• **About this exercise**
Each line in the records below that has the word "true" should be copied.

-=-=-=-=-

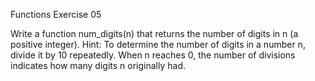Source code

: Functions Exercise 05

Write a function num_digits(n) that returns the number of digits in n (a positive integer). Hint: To determine the number 
of digits in a number n, divide it by 10 repeatedly. When n reaches 0, the number of divisions indicates how many digits
n originally had.
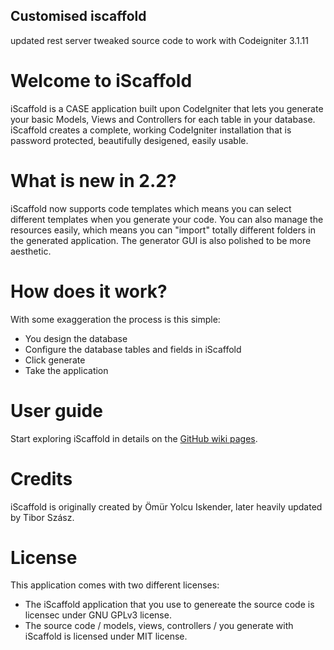 ## Customised iscaffold

updated rest server
tweaked source code to work with Codeigniter 3.1.11

# Welcome to iScaffold

iScaffold is a CASE application built upon CodeIgniter that lets you generate your basic Models, Views and Controllers for each table in your database. iScaffold creates a complete, working CodeIgniter installation that is password protected, beautifully desigened, easily usable.

# What is new in 2.2?

iScaffold now supports code templates which means you can select different templates when you generate your code. You can also manage the resources easily, which means you can "import" totally different folders in the generated application. The generator GUI is also polished to be more aesthetic.

# How does it work?

With some exaggeration the process is this simple:

- You design the database
- Configure the database tables and fields in iScaffold
- Click generate
- Take the application

# User guide

Start exploring iScaffold in details on the [GitHub wiki pages](https://github.com/kowdermeister/iScaffold/wiki).

# Credits

iScaffold is originally created by Ömür Yolcu Iskender, later heavily updated by Tibor Szász.

# License

This application comes with two different licenses:

- The iScaffold application that you use to genereate the source code is licensec under GNU GPLv3 license.
- The source code / models, views, controllers / you generate with iScaffold is licensed under MIT license.
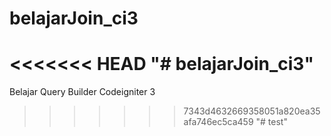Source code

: # belajarJoin_ci3
<<<<<<< HEAD
"# belajarJoin_ci3" 
=======

Belajar Query Builder Codeigniter 3
>>>>>>> 7343d4632669358051a820ea35afa746ec5ca459
"# test" 
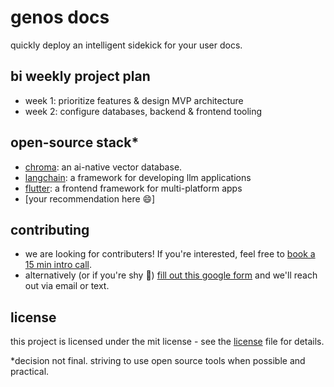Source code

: # genos docs

quickly deploy an intelligent sidekick for your user docs.

## bi weekly project plan 
 - week 1: prioritize features & design MVP architecture
 - week 2: configure databases, backend & frontend tooling
 
## open-source stack*
- [chroma](https://docs.trychroma.com/): an ai-native vector database.
- [langchain](https://python.langchain.com/v0.2/docs/introduction/): a framework for developing llm applications
- [flutter](https://docs.flutter.dev/): a frontend framework for multi-platform apps
- [your recommendation here 😄]

## contributing

 - we are looking for contributers! If you're interested, feel free to [book a 15 min intro call](https://calendly.com/t-addaquay-northeastern/30min).
 - alternatively (or if you're shy 🙈) [fill out this google form](https://forms.gle/f2dsRhV76q1sqXVUA) and we'll reach out via email or text.

## license
this project is licensed under the mit license - see the [license](LICENSE) file for details.



*decision not final. striving to use open source tools when possible and practical.
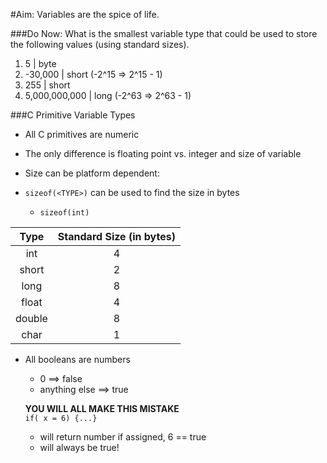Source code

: #Aim: Variables are the spice of life.

###Do Now: What is the smallest variable type that could be used to store the following values (using standard sizes).

   1. 5	     	    |	     byte
   2. -30,000		|     short (-2^15 => 2^15 - 1)
   3. 255		    |     short
   4. 5,000,000,000	|     long (-2^63 => 2^63 - 1)

###C Primitive Variable Types
 
  - All C primitives are numeric
       
  - The only difference is floating point vs. integer and size of variable    
   
  - Size can be platform dependent:

  - `sizeof(<TYPE>)` can be used to find the size in bytes

    - `sizeof(int)`

|Type	|		Standard Size (in bytes)|
|:-----:|:-----------------------------:|
|   int |				4 |
|   short|			2|
|   long|				8|
|   float|			4|
|   double|			8|
|   char|				1|

  - All booleans are numbers
    - 0 ==> false
    - anything else ==> true

    **YOU WILL ALL MAKE THIS MISTAKE**  
		`if( x = 6) {...}`
	   
	 - will return number if assigned, 6 == true
	 - will always be true!

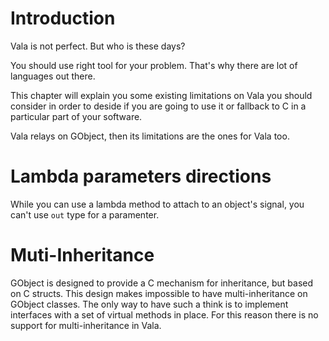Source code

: # Introduction

Vala is not perfect. But who is these days?

You should use right tool for your problem. That's why there are lot of languages out there.

This chapter will explain you some existing limitations on Vala you should consider in order to deside if you are going to use it or fallback to C in a particular part of your software.

Vala relays on GObject, then its limitations are the ones for Vala too.

# Lambda parameters directions

While you can use a lambda method to attach to an object's signal, you can't use `out` type for a paramenter.

# Muti-Inheritance

GObject is designed to provide a C mechanism for inheritance, but based on C structs. This design makes impossible to have multi-inheritance  on GObject classes. The only way to have such a think is to implement interfaces with a set of virtual methods in place. For this reason there is no support for multi-inheritance in Vala.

-=-=-=-=-

• **Written answer**
    - anything else ==> true
	 - will return number if assigned, 6 == true
	 - will always be true!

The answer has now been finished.